Hidden rainfall pattern could reshape farming

University of California, San Diego — A new study from the University of California, San Diego identifies an unexpected influence on global crop stability: the original source of rainfall.

The research follows atmospheric moisture back to the place where it first evaporated, whether from the ocean or from land surfaces such as soil, lakes and forests.

Ocean-derived moisture can travel across continents within large weather systems including atmospheric rivers, monsoons and tropical storms. Moisture that comes from land, often referred to as recycled rainfall, is created when water evaporates from nearby soils and vegetation, fuelling more localized storms. The study says the ratio of ocean to land moisture strongly shapes regional drought risk and agricultural productivity.

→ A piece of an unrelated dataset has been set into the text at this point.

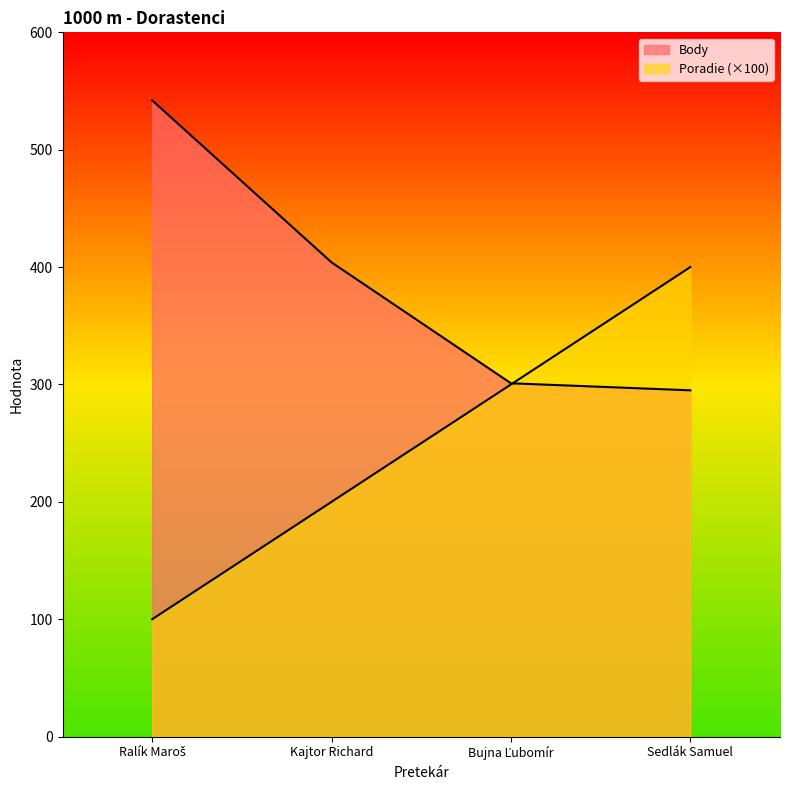

What position from the left is Bujna Ľubomír?

3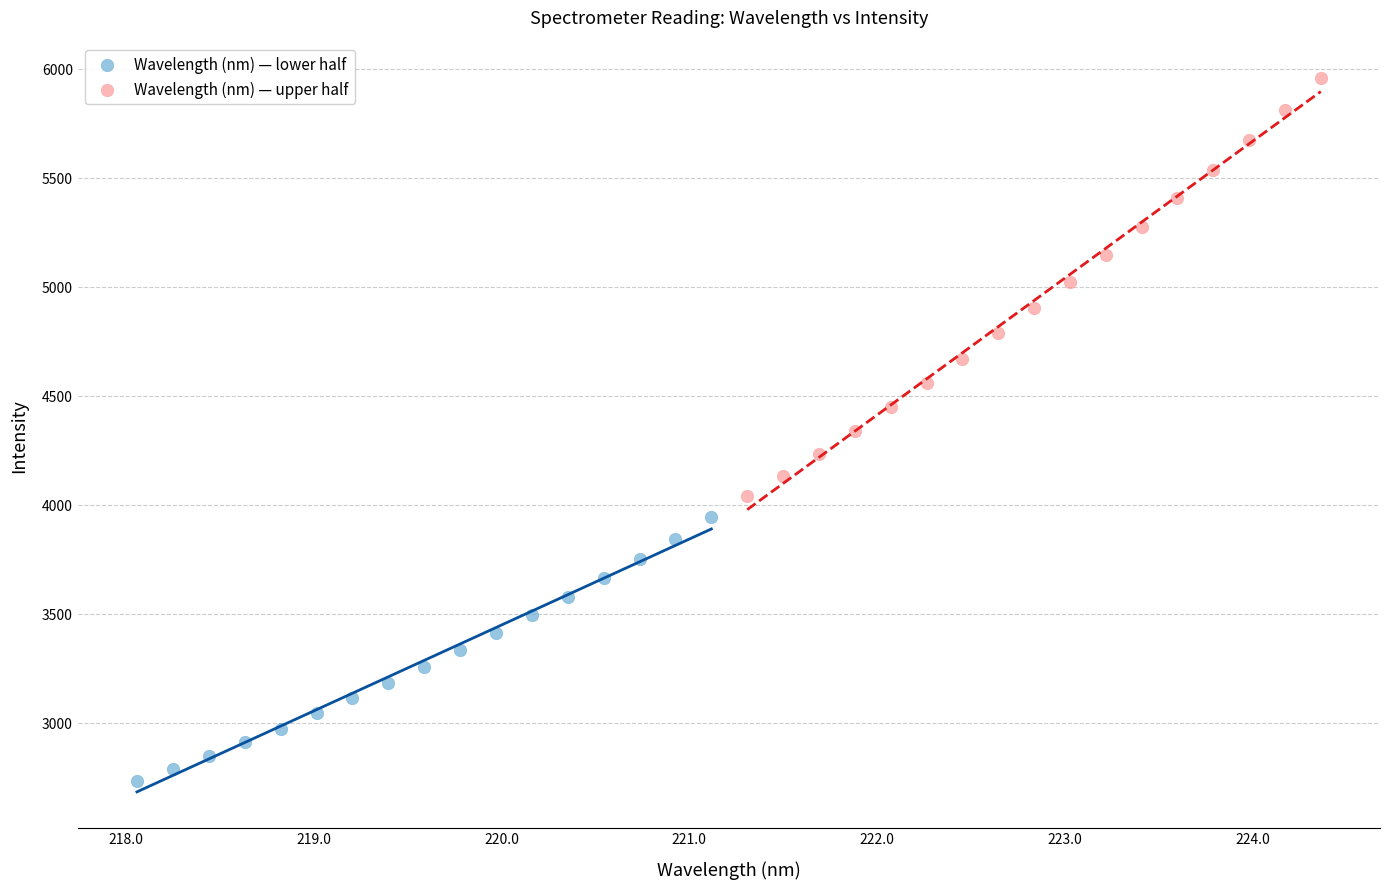

Which series has the largest Y range (max minus min)?

Wavelength (nm) — upper half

“Our work reframes drought risk — it’s not just about how much it rains, but where that rain comes from,” said Yan Jiang, the study’s lead author and postdoctoral scholar at UC San Diego. “Understanding the origin of rainfall and whether it comes from oceanic or land sources, gives policymakers and farmers a new tool to predict and mitigate drought stress before it happens.”

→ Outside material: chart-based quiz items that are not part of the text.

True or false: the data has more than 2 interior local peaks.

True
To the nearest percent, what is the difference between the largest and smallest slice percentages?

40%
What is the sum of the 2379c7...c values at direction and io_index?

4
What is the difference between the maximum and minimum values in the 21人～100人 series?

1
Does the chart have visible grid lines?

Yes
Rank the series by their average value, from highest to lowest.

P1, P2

Using nearly 20 years of satellite measurements, Jiang and co-author Jennifer Burney of Stanford University quantified how much of global rainfall begins as land-based evaporation. They found that when more than roughly one-third of precipitation originates from land, croplands become significantly more susceptible to drought, soil moisture declines and drops in yield. Ocean-driven systems generally produce heavier and more consistent rainfall, while land-driven systems tend to produce lighter and less predictable showers, making crops more vulnerable during stages when water is essential.

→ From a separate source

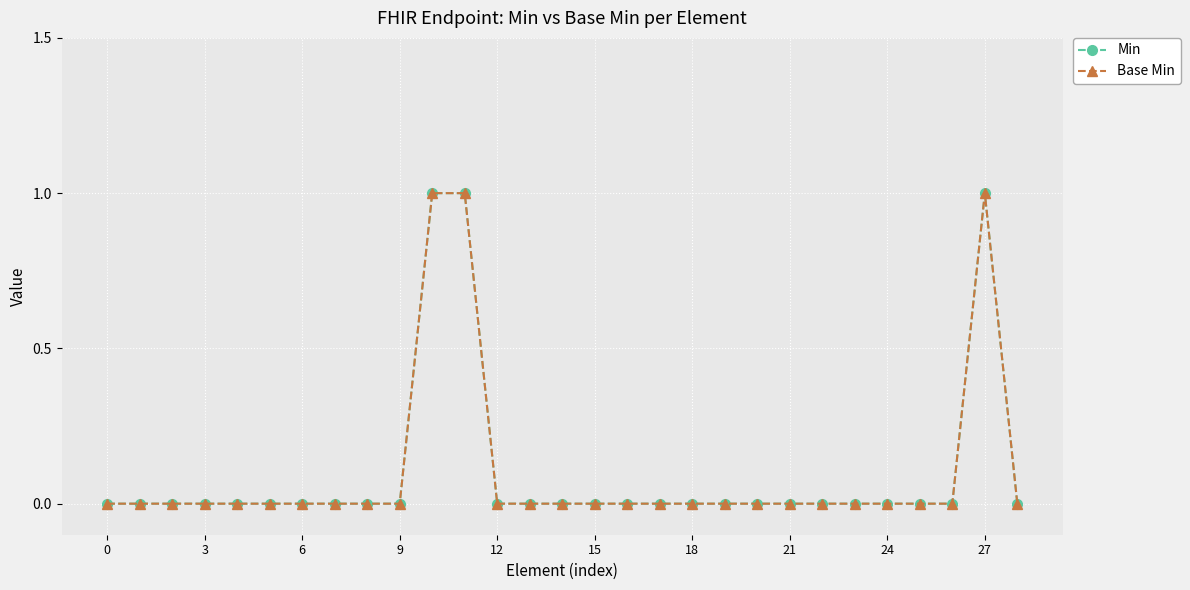

At how many categories does at least one series exceed 0?

3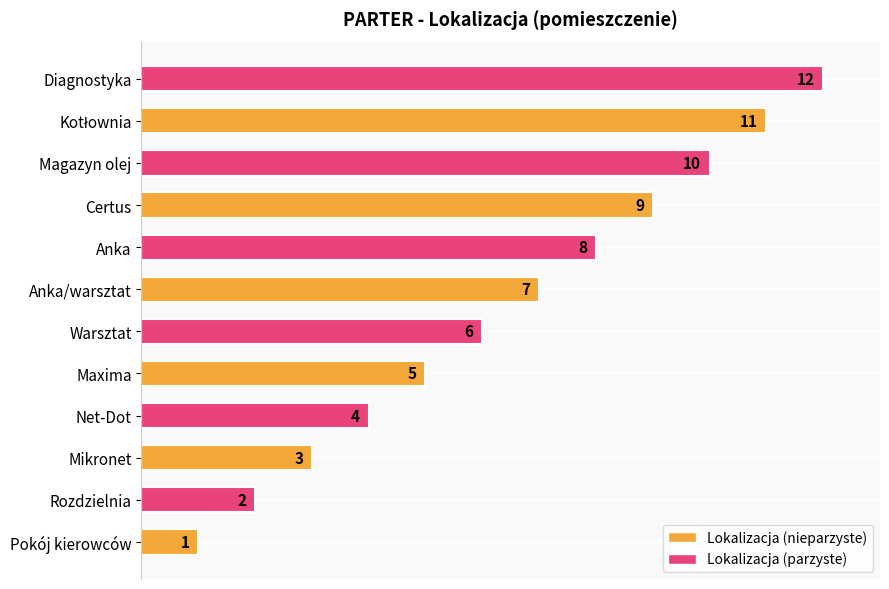

Which category has the highest value across all series?

Diagnostyka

“For farmers in areas that rely heavily on land-originating moisture — such as parts of the (United States) Midwest — local water availability becomes the deciding factor for crop success,” Jiang explained. “Changes in soil moisture or deforestation can have immediate, cascading impacts on yields.”

The research identifies the U.S. Midwest as one of two prominent global hotspots, the other being tropical East Africa.

In the Midwest, Jiang notes that droughts have grown more frequent and intense in recent years, despite the region’s status as one of the world’s most productive agricultural zones.

“Our findings suggest that the Midwest’s high reliance on land-sourced moisture, from surrounding soil and vegetation, could amplify droughts through what we call ‘rainfall feedback loops,'” Jiang said. “When the land dries out, it reduces evaporation, which in turn reduces future rainfall — creating a self-reinforcing drought cycle.”

Because the region is a major contributor to global grain markets, disruptions there can influence food supply far beyond U.S. borders. Jiang says farmers in the Midwest may need to focus on soil moisture conservation, irrigation efficiency and strategic timing of planting to limit the risk of compounding drought effects.

Jiang’s work introduces a new framework that links land use decisions, rainfall patterns and agricultural planning. This approach may become increasingly important as regions look for strategies to strengthen drought resilience.

The study also presents a satellite-based mapping method that could guide investments in irrigation, soil water retention and forest conservation to help stabilize rainfall.